Problem |
Convert the text read from each of the records below into a single numbered list, one line per item, with blank lines omitted. Leave the pictures out of the answer.
===== Records provided =====
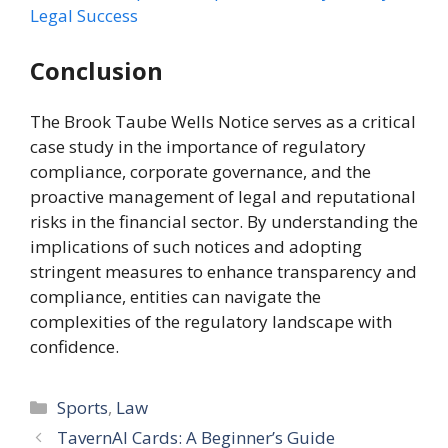
Legal Success
Conclusion
The Brook Taube Wells Notice serves as a critical
case study in the importance of regulatory
compliance, corporate governance, and the
proactive management of legal and reputational
risks in the financial sector. By understanding the
implications of such notices and adopting
stringent measures to enhance transparency and
compliance, entities can navigate the
complexities of the regulatory landscape with
confidence.
Categories
Sports
,
Law
TavernAI Cards: A Beginner’s Guide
=====
Output for this task |
1. Legal Success
2. Conclusion
3. The Brook Taube Wells Notice serves as a critical
4. case study in the importance of regulatory
5. compliance, corporate governance, and the
6. proactive management of legal and reputational
7. risks in the financial sector. By understanding the
8. implications of such notices and adopting
9. stringent measures to enhance transparency and
10. compliance, entities can navigate the
11. complexities of the regulatory landscape with
12. confidence.
13. Categories
14. Sports
15. ,
16. Law
17. TavernAI Cards: A Beginner’s Guide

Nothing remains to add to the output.